EXERCISE AIM.
Rewrite the text of all the records below with every occurrence of "woven grille" replaced by "mesh grille" and everything else unchanged. Leave the pictures out of the output.

%%

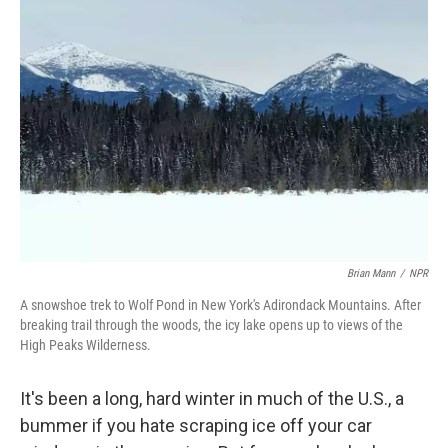
Brian Mann
/
NPR
A snowshoe trek to Wolf Pond in New York's Adirondack Mountains. After
breaking trail through the woods, the icy lake opens up to views of the
High Peaks Wilderness.
It's been a long, hard winter in much of the U.S., a
bummer if you hate scraping ice off your car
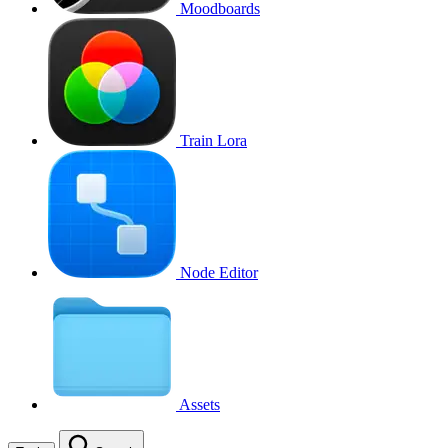
Moodboards
Train Lora
Node Editor
Assets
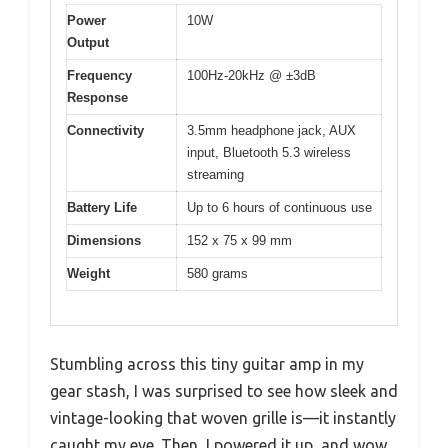
Power
10W
Output
Frequency
100Hz-20kHz @ ±3dB
Response
Connectivity
3.5mm headphone jack, AUX
input, Bluetooth 5.3 wireless
streaming
Battery Life
Up to 6 hours of continuous use
Dimensions
152 x 75 x 99 mm
Weight
580 grams
Stumbling across this tiny guitar amp in my
gear stash, I was surprised to see how sleek and
vintage-looking that woven grille is—it instantly
caught my eye. Then, I powered it up, and wow,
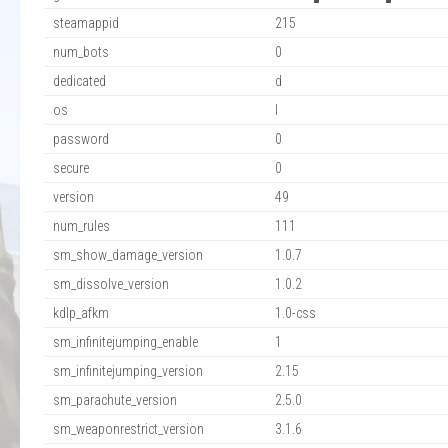
steamappid
215
num_bots
0
dedicated
d
os
l
password
0
secure
0
version
49
num_rules
111
sm_show_damage_version
1.0.7
sm_dissolve_version
1.0.2
kdlp_afkm
1.0-css
sm_infinitejumping_enable
1
sm_infinitejumping_version
2.15
sm_parachute_version
2.5.0
sm_weaponrestrict_version
3.1.6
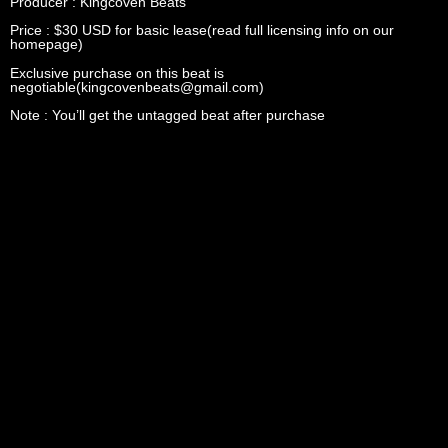
Producer : Kingcoven Beats
Price : $30 USD for basic lease(read full licensing info on our
homepage)
Exclusive purchase on this beat is
negotiable(kingcovenbeats@gmail.com)
Note : You’ll get the untagged beat after purchase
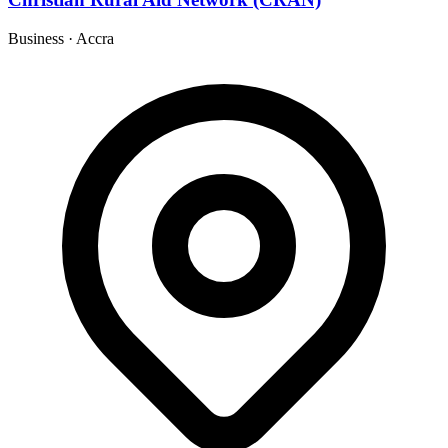
Business
·
Accra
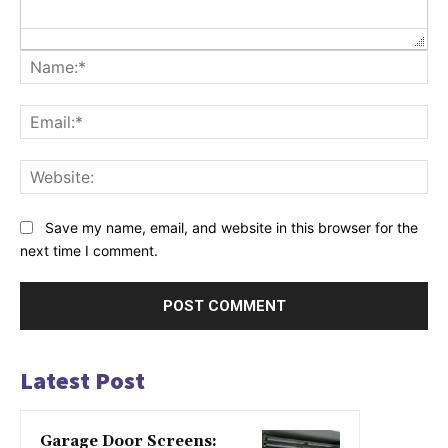
Na
Ema
Web
Save my name, email, and website in this browser for the
next time I comment.
Latest Post
Garage Door Screens:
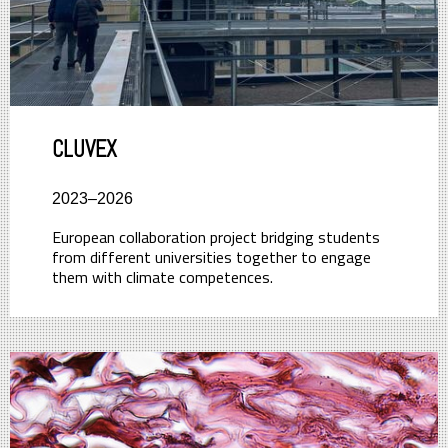
CLUVEX
2023–2026
European collaboration project bridging students
from different universities together to engage
them with climate competences.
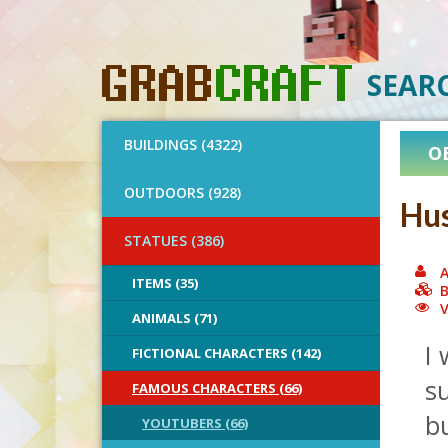
SEAR
BUILDINGS (4322)
O
OUTDOORS (928)
Hu
STATUES (386)
A
ITEMS (35)
B
V
ANIMALS (71)
I 
FICTIONAL CHARACTERS (142)
su
FAMOUS CHARACTERS (66)
bu
YOUTUBERS (66)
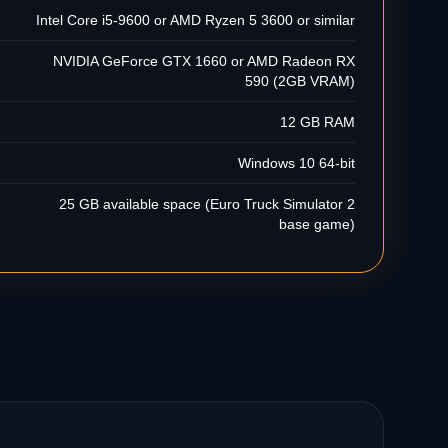
Intel Core i5-9600 or AMD Ryzen 5 3600 or similar
NVIDIA GeForce GTX 1660 or AMD Radeon RX
590 (2GB VRAM)
12 GB RAM
Windows 10 64-bit
25 GB available space (Euro Truck Simulator 2
base game)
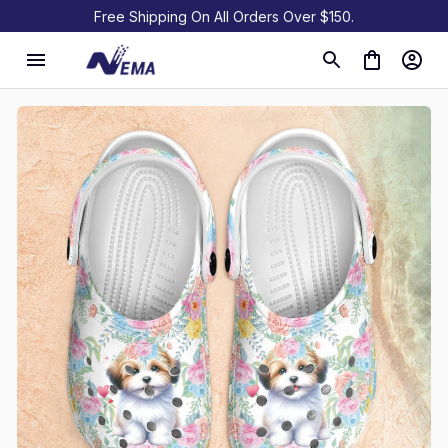
Free Shipping On All Orders Over $150.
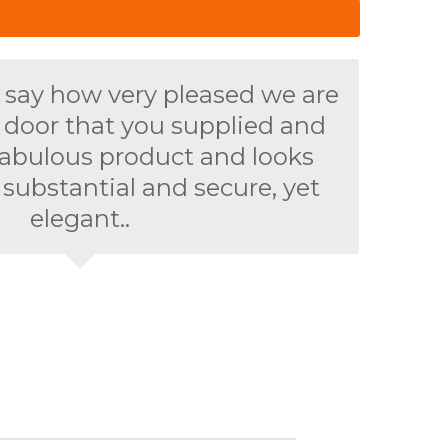
 say how very pleased we are
t door that you supplied and
 a fabulous product and looks
 substantial and secure, yet
elegant..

%%

TASK RESULT.
Brian Mann
/
NPR
A snowshoe trek to Wolf Pond in New York's Adirondack Mountains. After
breaking trail through the woods, the icy lake opens up to views of the
High Peaks Wilderness.
It's been a long, hard winter in much of the U.S., a
bummer if you hate scraping ice off your car
Moodboards
Train Lora
Node Editor
Assets
Power
10W
Output
Frequency
100Hz-20kHz @ ±3dB
Response
Connectivity
3.5mm headphone jack, AUX
input, Bluetooth 5.3 wireless
streaming
Battery Life
Up to 6 hours of continuous use
Dimensions
152 x 75 x 99 mm
Weight
580 grams
Stumbling across this tiny guitar amp in my
gear stash, I was surprised to see how sleek and
vintage-looking that mesh grille is—it instantly
caught my eye. Then, I powered it up, and wow,
steamappid
215
num_bots
0
dedicated
d
os
l
password
0
secure
0
version
49
num_rules
111
sm_show_damage_version
1.0.7
sm_dissolve_version
1.0.2
kdlp_afkm
1.0-css
sm_infinitejumping_enable
1
sm_infinitejumping_version
2.15
sm_parachute_version
2.5.0
sm_weaponrestrict_version
3.1.6
Producer : Kingcoven Beats
Price : $30 USD for basic lease(read full licensing info on our
homepage)
Exclusive purchase on this beat is
negotiable(kingcovenbeats@gmail.com)
Note : You’ll get the untagged beat after purchase
Business
·
Accra
Na
Ema
Web
Save my name, email, and website in this browser for the
next time I comment.
Latest Post
Garage Door Screens:
CLUVEX
2023–2026
European collaboration project bridging students
from different universities together to engage
them with climate competences.
SEAR
BUILDINGS (4322)
O
OUTDOORS (928)
Hu
STATUES (386)
A
ITEMS (35)
B
V
ANIMALS (71)
I 
FICTIONAL CHARACTERS (142)
su
FAMOUS CHARACTERS (66)
bu
YOUTUBERS (66)
Intel Core i5-9600 or AMD Ryzen 5 3600 or similar
NVIDIA GeForce GTX 1660 or AMD Radeon RX
590 (2GB VRAM)
12 GB RAM
Windows 10 64-bit
25 GB available space (Euro Truck Simulator 2
base game)
Free Shipping On All Orders Over $150.
 say how very pleased we are
t door that you supplied and
 a fabulous product and looks
 substantial and secure, yet
elegant..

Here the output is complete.